Excerpted from Drug Development & Delivery - January/February 2021 Issue.
The global pharmaceutical analytical testing outsourcing market was estimated at $6.1 billion in 2019 and is anticipated to register a CAGR of 8.3% through 2027, according to Grand View Research, Inc.1 Increasing demand for analytical drugs, biosimilars, and biopharmaceuticals are contributing to market growth. Other factors such as increasing investments in R&D for pharmaceuticals, rising demand for product safety and quality, and changing regulations for in vivo and in vitro tests are also expected to drive the demand for pharmaceutical analytical testing outsourcing services. Additionally, the development of combination products, biosimilars, and other innovative medicines has led to an increase in demand for specific types of pharmaceutical analytical tests, such as bioanalytical testing, method development and validation, active pharmaceutical ingredient testing, and stability testing.
Demonstrate Control Over Biologics Manufacturing
Analytical testing of biologics presents unique challenges relative to small-molecule APIs and drug products. Manufacturing biologics using cellular systems results in a mixture of molecules from the expression of the biologic within the cells. This mixture makes it critical to demonstrate control over the manufacturing process. As a result of the size and complexity of biologics, multiple methods are required to detect the different types of potential in-process and degradation products. Control over the process can be demonstrated using both chromatographic and electrophoretic techniques as well as assays demonstrating that the desired activity of the biologic is maintained.
William Boomershine, PhD, Senior Manager, Biologics, Alcami, explains Alcami’s chromatographic/ electrophoretic techniques, such as in the case of charge state variants, which can arise during the fermentation process in the form of various glycans containing differing sialic acids. Charge state variants can also arise as degradation products on stability. Deamidation of aspartic acid or glutamic acid residues to yield asparagine or glutamine residues change the overall charge of the protein. Charge state variants can be separated chromatographically using ion-exchange chromatography (IEX). The decision to use cation-exchange or anion-exchange chromatography will depend on the isoelectric point of the protein and the overall charge of the protein in the formulation buffer. Charge state variants can also be separated using electrophoresis. Traditional iso-electric focusing and capillary iso-electric focusing can provide an orthogonal method to IEX for separation of charge state variants.
Dr.
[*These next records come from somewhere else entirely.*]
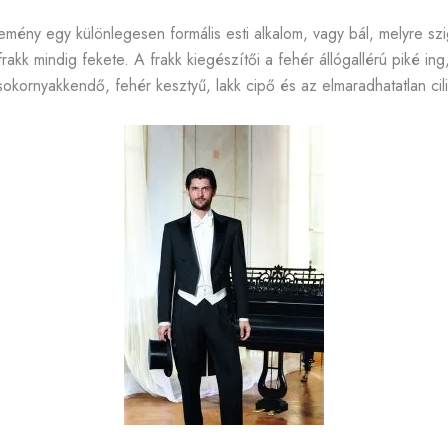
emény egy különlegesen formális esti alkalom, vagy bál, melyre szi
frakk mindig fekete. A frakk kiegészítői a fehér állógallérú piké ing
sokornyakkendő, fehér kesztyű, lakk cipő és az elmaradhatatlan cil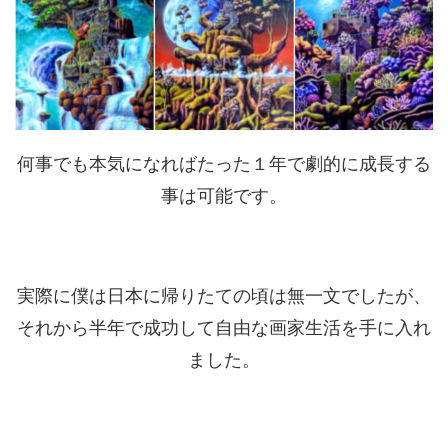
何事でも本気になればたった１年で劇的に成長する
事は可能です。
実際に僕は日本に帰りたての頃は無一文でしたが、
それから半年で成功して自由な画家生活を手に入れ
ました。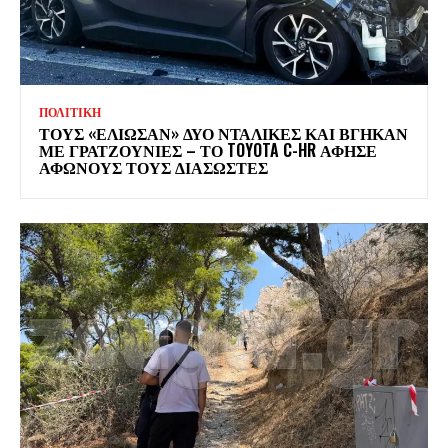
ΠΟΛΙΤΙΚΗ
ΤΟΥΣ «ΕΛΙΩΣΑΝ» ΔΥΟ ΝΤΑΛΙΚΕΣ ΚΑΙ ΒΓΗΚΑΝ
ΜΕ ΓΡΑΤΖΟΥΝΙΕΣ – ΤΟ TOYOTA C-HR ΑΦΗΣΕ
ΑΦΩΝΟΥΣ ΤΟΥΣ ΔΙΑΣΩΣΤΕΣ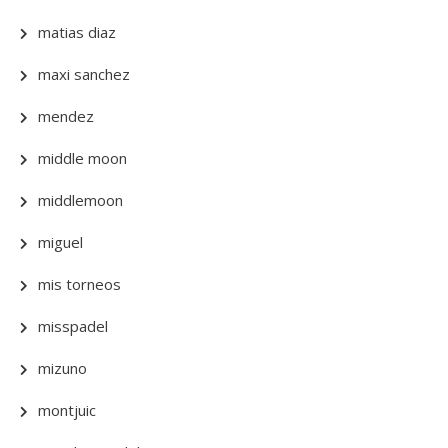
matias diaz
maxi sanchez
mendez
middle moon
middlemoon
miguel
mis torneos
misspadel
mizuno
montjuic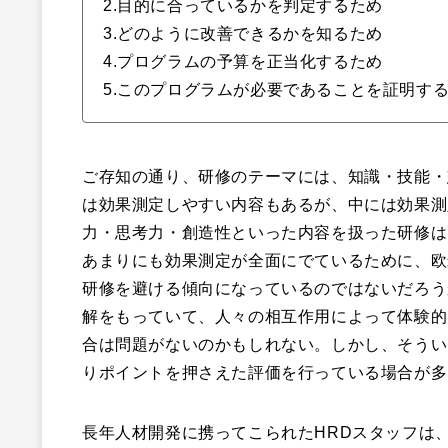
2.目的に合っているかを判定するため
3.どのように改善できるかを知るため
4.プログラムの予算を正当化するため
5.このプログラムが必要であることを証明す
ご存知の通り、研修のテーマには、知識・技能・
は効果測定しやすい内容もあるが、中には効果測
力・思考力・創造性といった内容を扱った研修は
あまりにも効果測定が全面にでているために、欧
研修を避ける傾向になっているのではないだろう
解をもっていて、人々の相互作用によって体験的
合は問題がないのかもしれない。しかし、そうい
りポイントを押さえた評価を行っている場合が多
長年人材開発に携ってこられたHRDスタッフは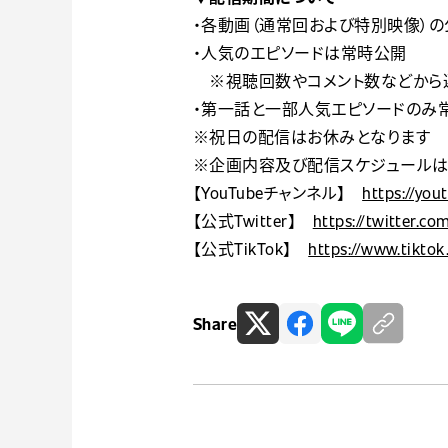
・各動画（通常回および特別映像）の
・人気のエピソードは常時公開
※視聴回数やコメント数などから
・第一話と一部人気エピソードのみ
※祝日の配信はお休みとなります
※企画内容及び配信スケジュールは
【YouTubeチャンネル】
https://yo
【公式Twitter】
https://twitter.c
【公式TikTok】
https://www.tiktok
Share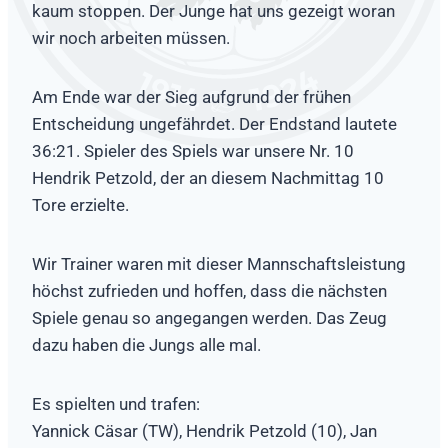
kaum stoppen. Der Junge hat uns gezeigt woran
wir noch arbeiten müssen.
Am Ende war der Sieg aufgrund der frühen
Entscheidung ungefährdet. Der Endstand lautete
36:21. Spieler des Spiels war unsere Nr. 10
Hendrik Petzold, der an diesem Nachmittag 10
Tore erzielte.
Wir Trainer waren mit dieser Mannschaftsleistung
höchst zufrieden und hoffen, dass die nächsten
Spiele genau so angegangen werden. Das Zeug
dazu haben die Jungs alle mal.
Es spielten und trafen:
Yannick Cäsar (TW), Hendrik Petzold (10), Jan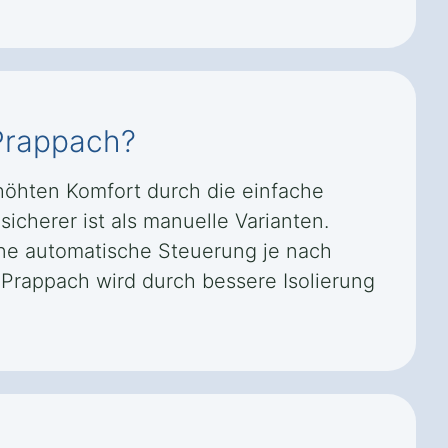
 Prappach?
rhöhten Komfort durch die einfache
icherer ist als manuelle Varianten.
ne automatische Steuerung je nach
 Prappach wird durch bessere Isolierung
Boomershine goes on to explain how molecular weight variants can be in-process impurities formed during the purification or refolding steps of drug substance manufacturing, and can be degradation products, forming in the drug product on stability. Size exclusion chromatography can monitor both dimers and higher order aggregates, as well as smaller impurities in buffers that can closely mimic physiological buffers. Electrophoresis – both traditional SDS-PAGE and capillary – can separate impurities based on molecular weight. Non-reduced SDS is utilized to monitor molecular weight variants that use disulfide bonds to form dimers and other higher order aggregates while reduced SDS can detect molecular weight variants of the light and heavy chains from monoclonal antibodies.
“While the above chromatographic and electrophoretic techniques can be used to look at charge state and molecular weight variants of the biologic as a whole, these techniques may not easily see specific, individual changes that can impact activity,” he says.
Detecting and quantitating local changes require techniques with higher resolution, such as a peptide map. The individual peptides from a peptide map can be more easily separated from each other using reversed-phase HPLC. “Chromatography for a peptide map can be optimized to target the separation and quantitation of a specific process impurity or degradation product, such as methionine oxidation, N-terminal variants, or deamidation of a specific residue,” he says.